I am authoring a jQuery plugin to enhance drop down selects;
UFD: The Unobtrusive Fast-filter Drop-down. Try it out easily on your own app with
the bookmarklet. Be amazed. Show your friends.
One of the important requirements was filtering of the the drop down options from the input. The naive way to do this is a linear search through each list item, but this is
way too slow for large lists; the list needs to be re-filtered after every keystroke.
I decided on a
Trie implementation, which gives great prefix search performance. A Trie stores objects on a tree, constructed by slicing the key-string for each object into characters. Starting at the root, each character maps to a node - see the incoming vertex in the diagram below.

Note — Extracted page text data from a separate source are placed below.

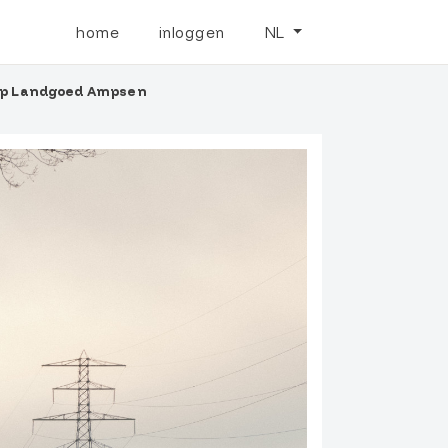
home
inloggen
NL
t op Landgoed Ampsen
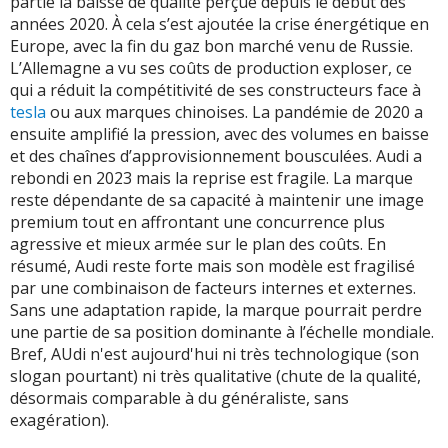
partie la baisse de qualité perçue depuis le début des
années 2020. À cela s’est ajoutée la crise énergétique en
Europe, avec la fin du gaz bon marché venu de Russie.
L’Allemagne a vu ses coûts de production exploser, ce
qui a réduit la compétitivité de ses constructeurs face à
tesla
ou aux marques chinoises. La pandémie de 2020 a
ensuite amplifié la pression, avec des volumes en baisse
et des chaînes d’approvisionnement bousculées. Audi a
rebondi en 2023 mais la reprise est fragile. La marque
reste dépendante de sa capacité à maintenir une image
premium tout en affrontant une concurrence plus
agressive et mieux armée sur le plan des coûts. En
résumé, Audi reste forte mais son modèle est fragilisé
par une combinaison de facteurs internes et externes.
Sans une adaptation rapide, la marque pourrait perdre
une partie de sa position dominante à l’échelle mondiale.
Bref, AUdi n'est aujourd'hui ni très technologique (son
slogan pourtant) ni très qualitative (chute de la qualité,
désormais comparable à du généraliste, sans
exagération).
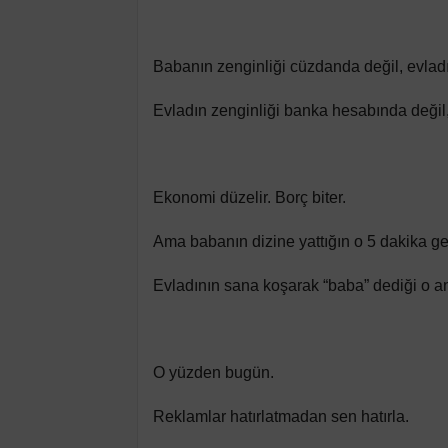
Babanın zenginliği cüzdanda değil, evlad
Evladın zenginliği banka hesabında değil
Ekonomi düzelir. Borç biter.
Ama babanın dizine yattığın o 5 dakika g
Evladının sana koşarak “baba” dediği o an
O yüzden bugün.
Reklamlar hatırlatmadan sen hatırla.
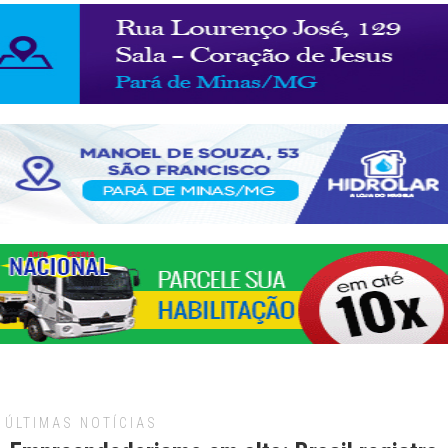
ÚLTIMAS NOTÍCIAS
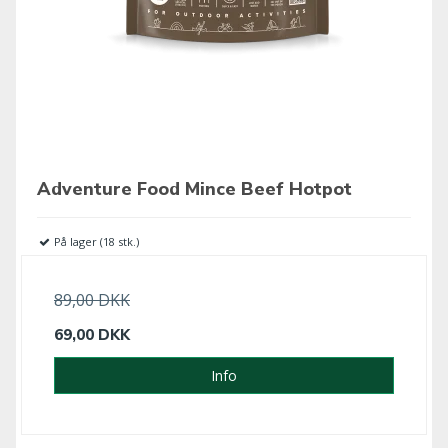
Adventure Food Mince Beef Hotpot
På lager (18 stk.)
89,00 DKK
69,00 DKK
Info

Each node has a map of character to child nodes, and an optional target object. Target objects are placed where the chain of characters maps to the objects key, so you can easily traverse the nodes with a key-string to find a given the target object. The structure is a tree, but the path to a given object is similar to a linked list of each character in the key string.
The blue nodes are ones that have objects on them - in this example we see the words:
to,tea,ted,ten,it,int,into. Notice how objects are on the leaf nodes, unless their key is a substring of another key.
It is easy to see how we can do quick prefix searching:start at the root node (which represents the empty string) and traverse the nodes, consuming each character of the key prefix string. Once the prefix key string is consumed, that subtree has all the matches of the given key prefix.
But what if we want to find all nodes that have a given key
infix? After failing to find a better data structure, I decided to hack an extension to the data structure.
Is there a better data structure that I should be using? Suggestions welcome. Anyway:
Instead of starting at the root node, we need an array of start points. During creation I put a reference to each new node in a list. There is one list for every unique character across the whole key set. This means that
each list has references to all nodes of that character. These lists of start points are called the infixRoots.
Yes, some of these lists could be quite large. For example, the "e" list for a 1000-item list may have over 1000 items.
Lets look at a filtering example: lets search for the objects that match the infix key "to".
We start by getting the infix list matching the start character ("t") from the infixRoots set. The highlighted nodes and all of their child nodes, by definition, have "t" in their key - no surprises there.
We next iterate over the that list of "t" nodes, creating a new list with child nodes that match the next character; "o". Any node without a match is not added to the new list. We keep iteratively mapping node lists from one character to the next, until we consume the infix keys' characters.
The nodes left in the final set,
and all of their child nodes, all are matches. Iterate over each subtree and get the attached objects. In our example above, the nodes representing
to,into are found. Had the key
top been in the tree, it would also match, as it would be a child of
to.
Have a look at the
javascript implementation for UFD, the InfixTrie is a self-contained prototype inside the source near the bottom.